ファンが多い成城石井の商品。五十嵐さんのお気に入りは「ポークウィンナー」(写真右上)

――国内外のさまざまなメーカーから仕入れた商品の品揃えが魅力ですが、セレクトはどのように行っているのでしょうか。

五十嵐:成城石井には『そのカテゴリーで一番おいしいものを揃える』という基本方針があり、バイヤーは常に “味・品質・価格” 3つのバランスを考えたセレクトを行っています。為替や国際情勢、気候変動などで仕入れ条件は常に変わりますが、その中で最適な商品を世界中から探してくる。お客様の期待を裏切らないために、責任感を持って従事してくれています。

よく『成城石井はスーパーというより “成城石井という業態” だ』と仰っていただけるのは、こうしたこだわりがあるからこそだと思います。

――これからの商品づくりやラインナップにも期待しています。

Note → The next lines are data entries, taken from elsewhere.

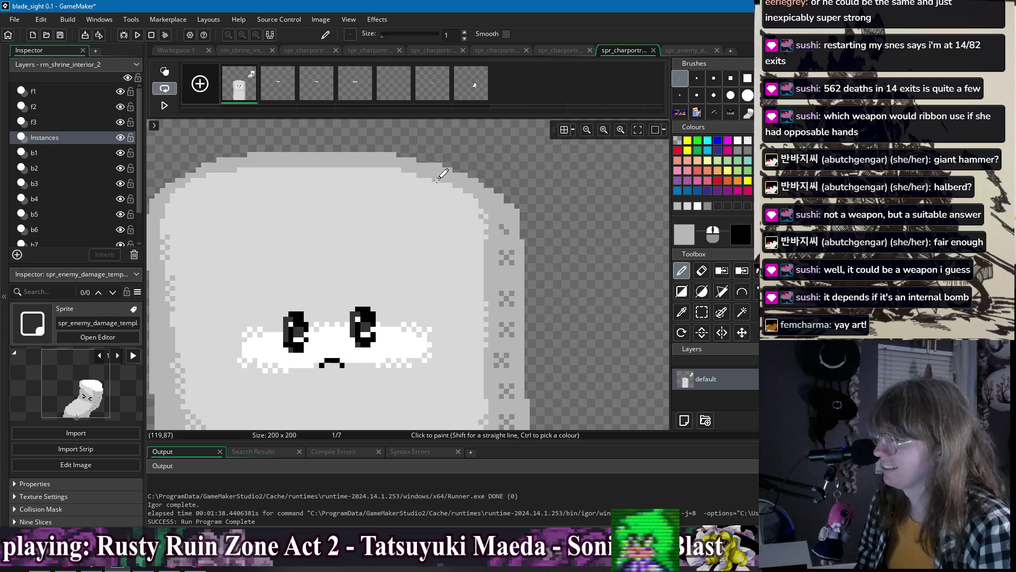
{"action": "scroll", "coordinate": [420, 174], "scroll_direction": "left", "scroll_amount": 2}
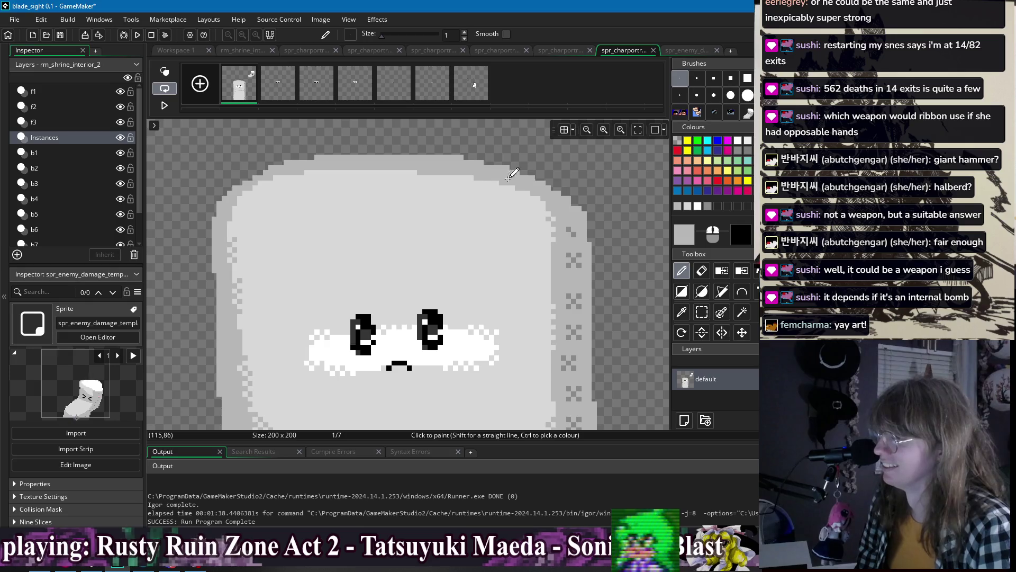
{"action": "scroll", "coordinate": [551, 166], "scroll_direction": "down", "scroll_amount": 2}
{"action": "scroll", "coordinate": [569, 175], "scroll_direction": "right", "scroll_amount": 1}
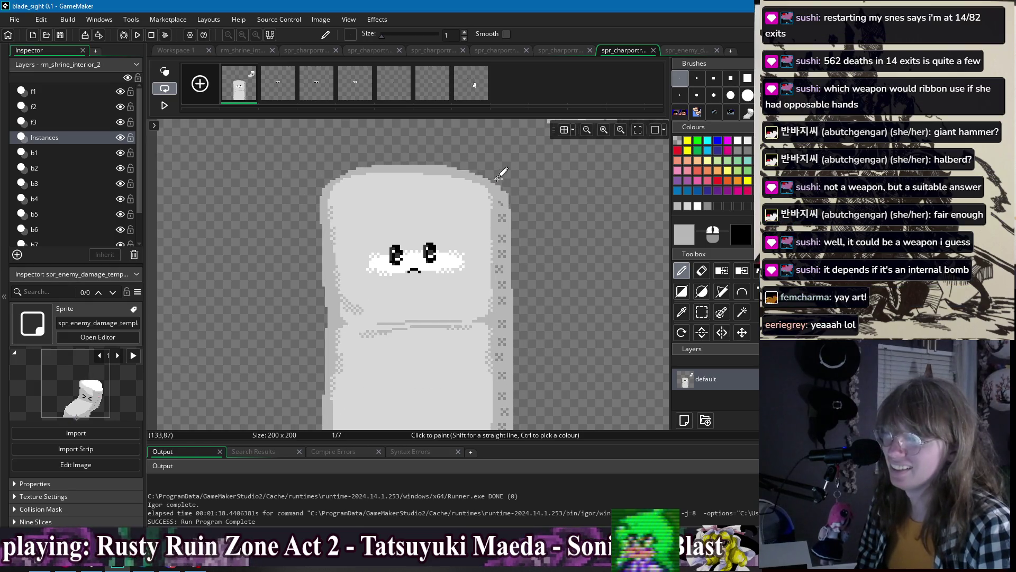
{"action": "scroll", "coordinate": [503, 170], "scroll_direction": "up", "scroll_amount": 2}
{"action": "left_click_drag", "start_coordinate": [240, 186], "coordinate": [271, 174]}
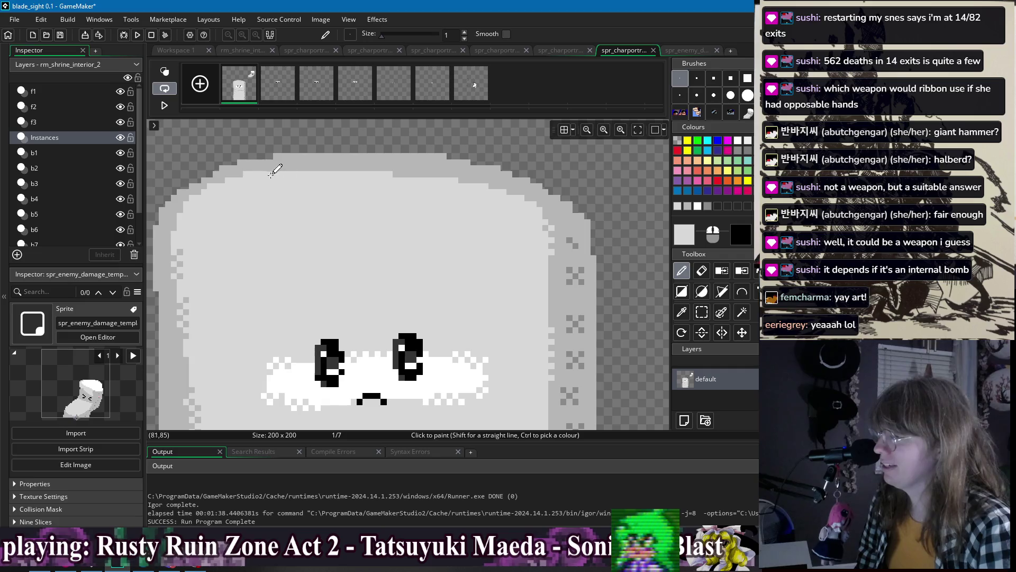
{"action": "left_click_drag", "start_coordinate": [382, 170], "coordinate": [458, 175]}
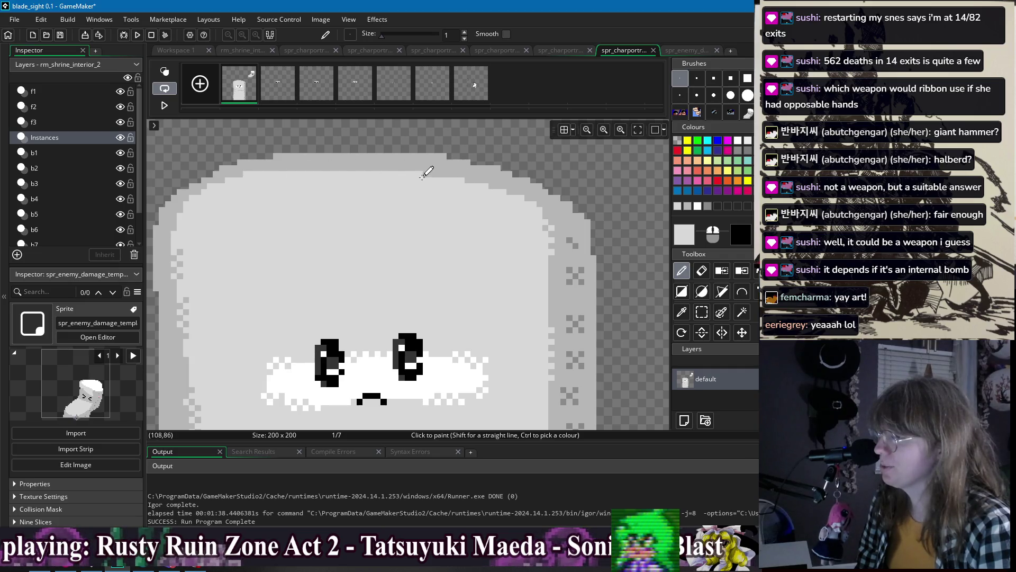
{"action": "left_click_drag", "start_coordinate": [294, 170], "coordinate": [382, 169]}
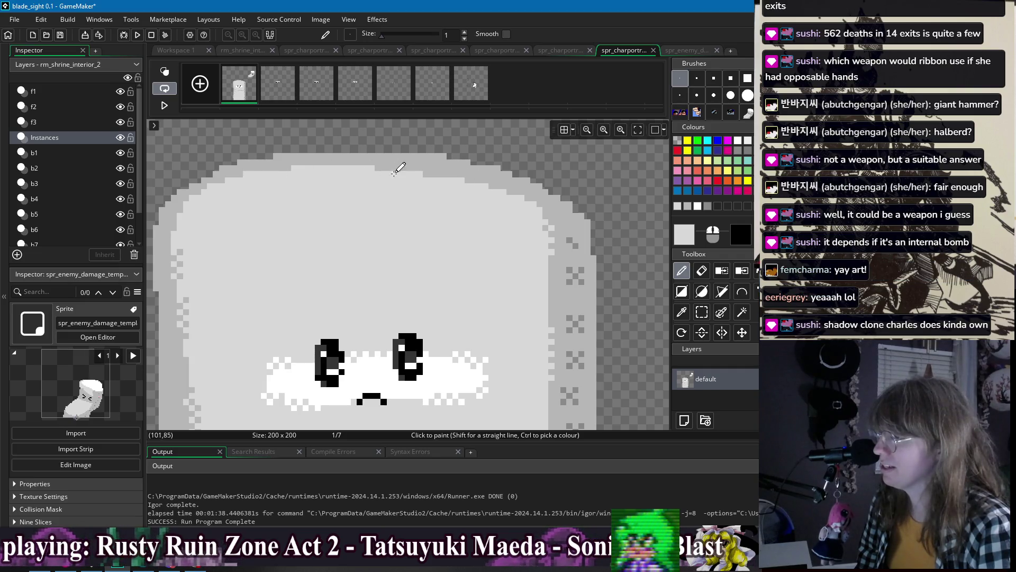
- Paint a white highlight stroke along the marshmallow's top
{"action": "scroll", "coordinate": [499, 230], "scroll_direction": "down", "scroll_amount": 1}
{"action": "scroll", "coordinate": [499, 230], "scroll_direction": "down", "scroll_amount": 1}
{"action": "scroll", "coordinate": [537, 220], "scroll_direction": "down", "scroll_amount": 1}
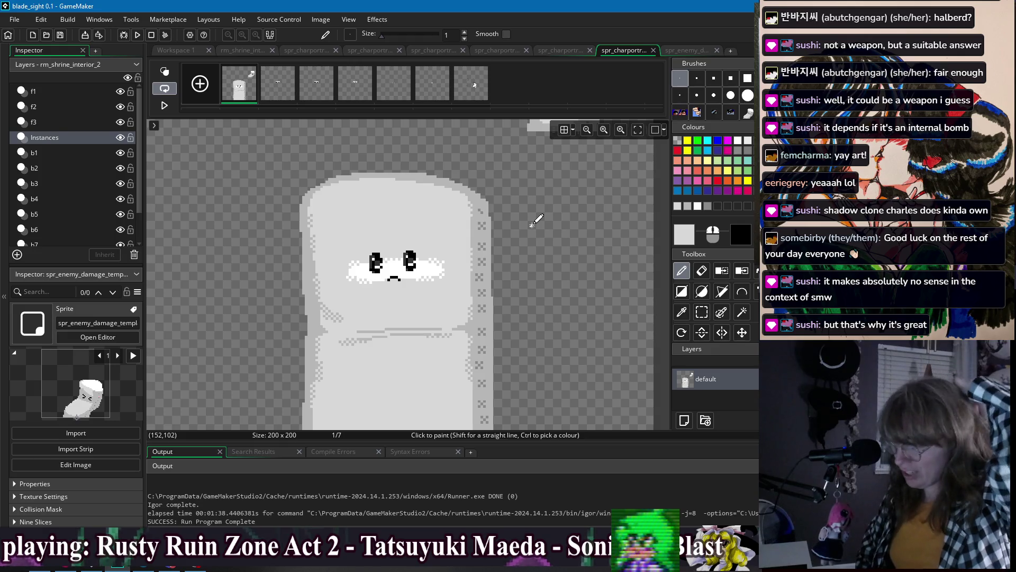
{"action": "scroll", "coordinate": [352, 175], "scroll_direction": "up", "scroll_amount": 3}
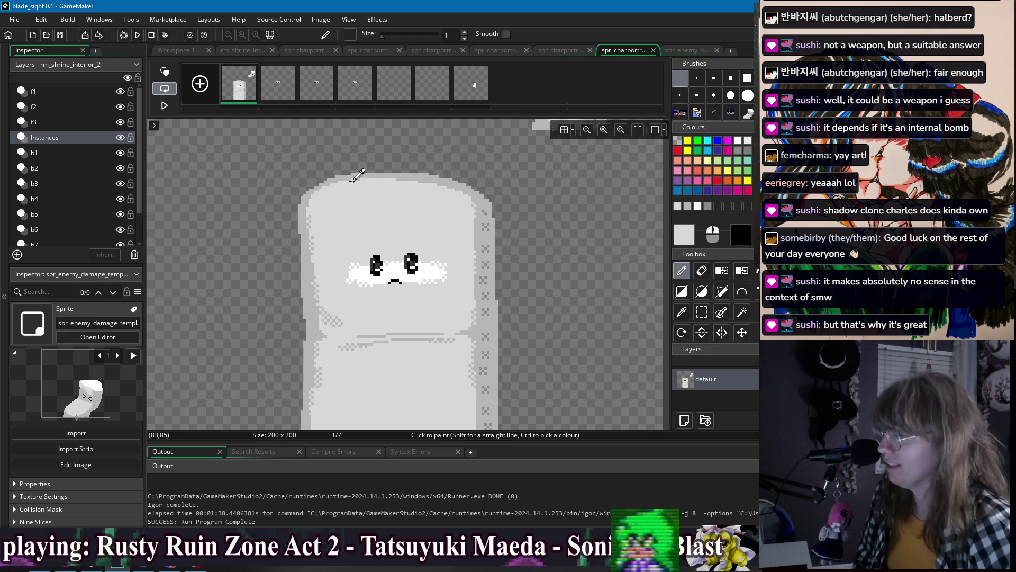
{"action": "scroll", "coordinate": [589, 228], "scroll_direction": "down", "scroll_amount": 5}
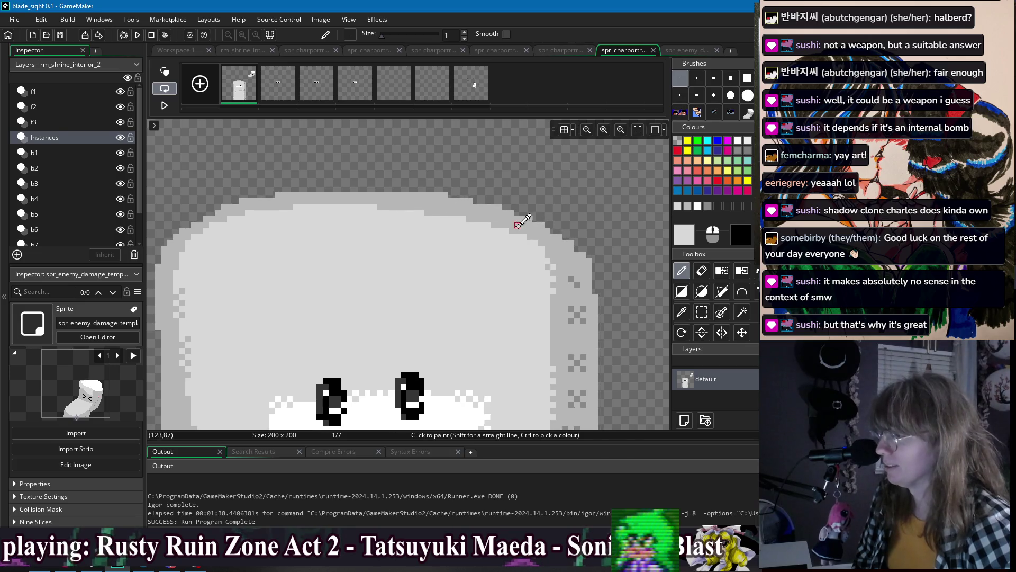
{"action": "scroll", "coordinate": [502, 330], "scroll_direction": "down", "scroll_amount": 1}
{"action": "scroll", "coordinate": [370, 296], "scroll_direction": "up", "scroll_amount": 3}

最後に、今後の意気込みを教えてください。

五十嵐:来年、成城石井は創業100周年を迎えます。次の100年も『成城石井があってよかった』と思っていただける存在でありたい、それが一番です。お客様のニーズは時代とともに変わるので、私たちも変化し続けなければならない。石井食料品店の頃から大切にしてきた『おいしい商品を、品質高く、お求めになりやすい価格で届ける』、このDNAを守り続けながら、常に新しいイノベーションを起こしていきたいですね。

商品のプレゼンテーションの場として、飲食店業態も展開。成城石井のバイヤーが厳選した世界中のワインと、こだわりの生ハムやチーズなどのマリアージュが楽しめるワインバー「Le Bar à Vin 52 AZABU TOKYO 麻布十番店」。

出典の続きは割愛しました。